- _TASK PROMPT_: State how many lines in the entries below include the string "phản", and give nothing beyond that number.

(Stored data)
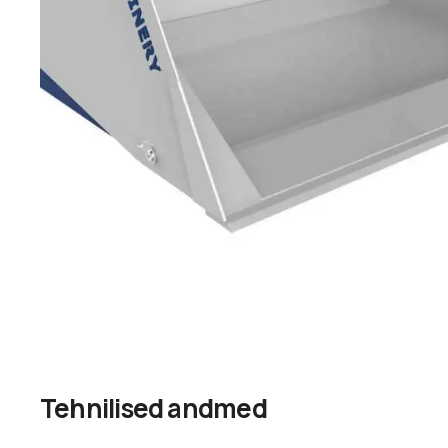
Tehnilised andmed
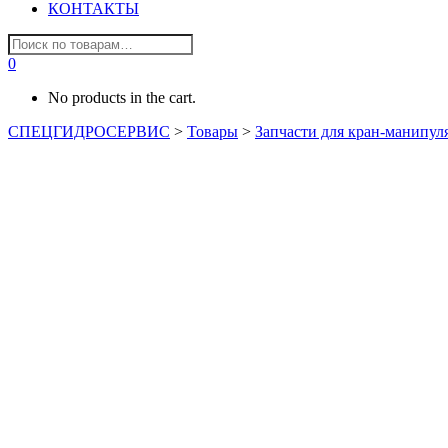
КОНТАКТЫ
0
No products in the cart.
СПЕЦГИДРОСЕРВИС
>
Товары
>
Запчасти для кран-манипул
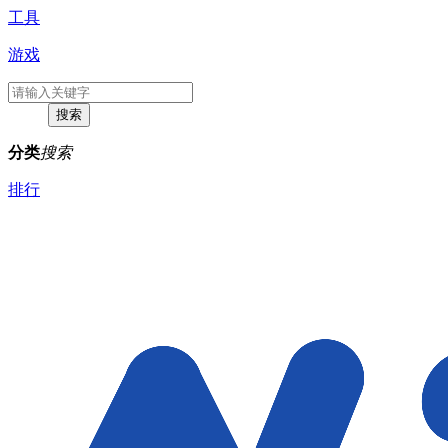
工具
游戏
分类
搜索
排行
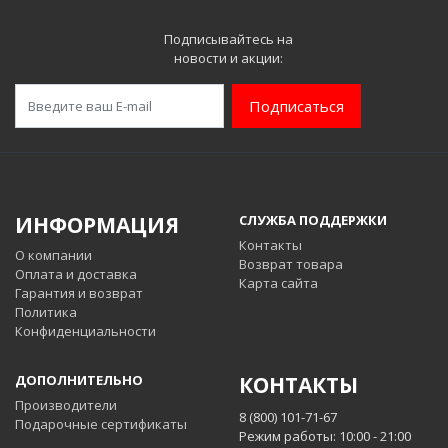
Подписывайтесь на
новости и акции:
Подписаться
ИНФОРМАЦИЯ
СЛУЖБА ПОДДЕРЖКИ
Контакты
О компании
Возврат товара
Оплата и доставка
Карта сайта
Гарантия и возврат
Политика
Конфиденциальности
ДОПОЛНИТЕЛЬНО
КОНТАКТЫ
Производители
8 (800) 101-71-67
Подарочные сертификаты
Режим работы: 10:00 - 21:00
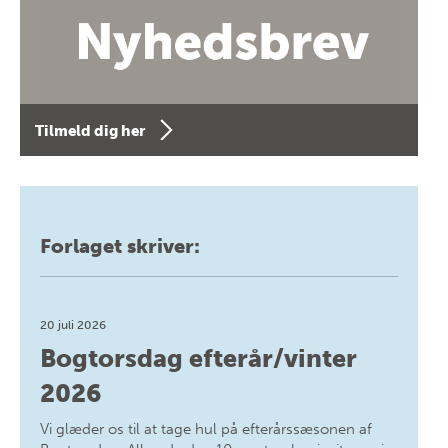
Tilmeld dig her
Forlaget skriver:
20 juli 2026
Bogtorsdag efterår/vinter
2026
Vi glæder os til at tage hul på efterårssæsonen af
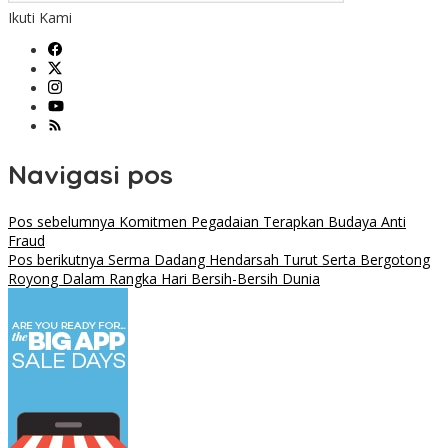
Ikuti Kami
Navigasi pos
Pos sebelumnya
Komitmen Pegadaian Terapkan Budaya Anti
Fraud
Pos berikutnya
Serma Dadang Hendarsah Turut Serta Bergotong
Royong Dalam Rangka Hari Bersih-Bersih Dunia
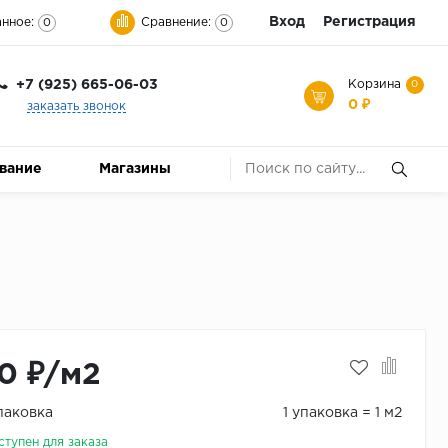
Вход
Регистрация
нное:
Сравнение:
0
0
+7 (925) 665-06-03
Корзина
0
0 ₽
заказать звонок
ование
Магазины
0 ₽/м2
паковка
1 упаковка = 1 м2
ступен для заказа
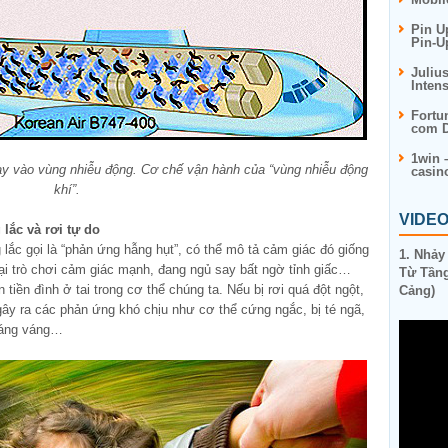
Pin U
Pin-U
Juliu
Inten
Fortu
com D
1win 
ay vào vùng nhiễu động. Cơ chế vận hành của “vùng nhiễu động
casin
khí”.
VIDE
lắc và rơi tự do
lắc gọi là “phản ứng hẫng hụt”, có thể mô tả cảm giác đó giống
1. Nhảy
oại trò chơi cảm giác mạnh, đang ngủ say bất ngờ tỉnh giấc…
Từ Tầng
iền đình ở tai trong cơ thể chúng ta. Nếu bị rơi quá đột ngột,
Cảng)
gây ra các phản ứng khó chịu như cơ thể cứng ngắc, bị té ngã,
oáng váng…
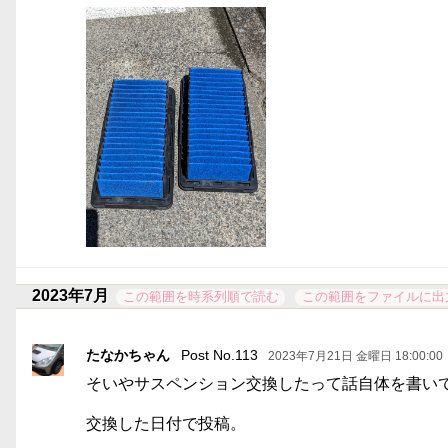
2023年7月
この範囲を時系列順で読む
この範囲をファイルに出
たなかちゃん
Post No.113
2023年7月21日 金曜日 18:00:00
そいやサスペンション交換したって話自体を書い
交換した日付で投稿。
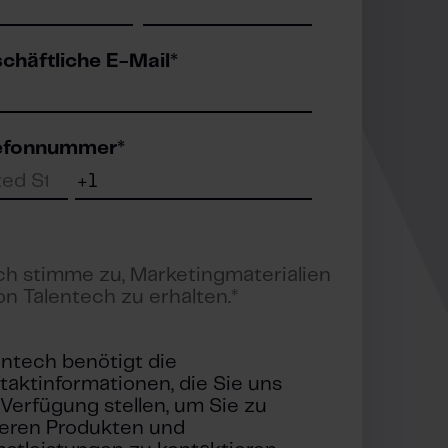
chäftliche E-Mail
*
efonnummer
*
ch stimme zu, Marketingmaterialien
on Talentech zu erhalten.
*
entech benötigt die
taktinformationen, die Sie uns
 Verfügung stellen, um Sie zu
eren Produkten und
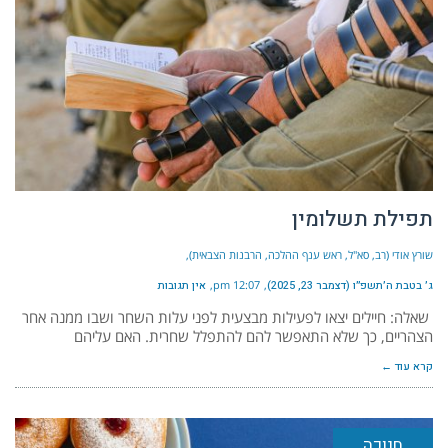
תפילת תשלומין
שורץ אודי (רב, סא"ל, ראש ענף ההלכה, הרבנות הצבאית)
ג׳ בטבת ה׳תשפ״ו (דצמבר 23, 2025)
12:07 pm
אין תגובות
שאלה: חיילים יצאו לפעילות מבצעית לפני עלות השחר ושבו ממנה אחר
הצהריים, כך שלא התאפשר להם להתפלל שחרית. האם עליהם
קרא עוד ←
חנוכה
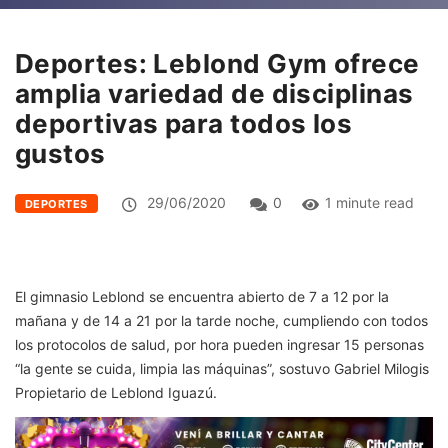
Deportes: Leblond Gym ofrece
amplia variedad de disciplinas
deportivas para todos los
gustos
29/06/2020
0
1 minute read
DEPORTES
El gimnasio Leblond se encuentra abierto de 7 a 12 por la
mañana y de 14 a 21 por la tarde noche, cumpliendo con todos
los protocolos de salud, por hora pueden ingresar 15 personas
“la gente se cuida, limpia las máquinas”, sostuvo Gabriel Milogis
Propietario de Leblond Iguazú.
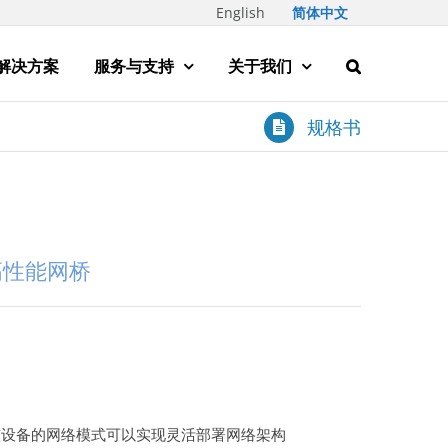
English
简体中文
解决方案
服务与支持
关于我们
规格书
室内高性能网桥
整设备的网络模式可以实现灵活部署网络架构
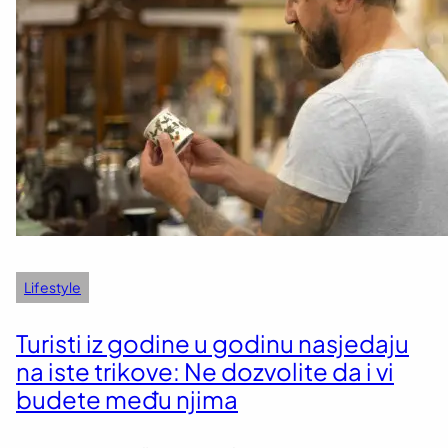
Lifestyle
Turisti iz godine u godinu nasjedaju
na iste trikove: Ne dozvolite da i vi
budete među njima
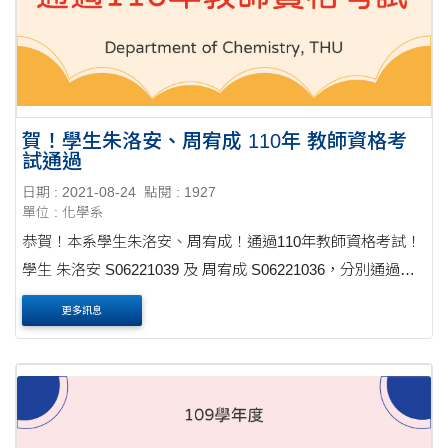
賀！學生朱洛安、周宥成 110年 教師資格考
試通過
日期 : 2021-08-24
點閱 : 1927
單位 : 化學系
恭賀！本系學生朱洛安、周宥成！通過110年教師資格考試！
學生 朱洛安 S06221039 及 周宥成 S06221036，分別通過
「110年度高級中等以下學校及幼兒園教師資格考試－中等學
更多訊息
校類科榜單」 詳細通過榜單，請查詢國立台北教育....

- _WORKED SOLUTION_: 2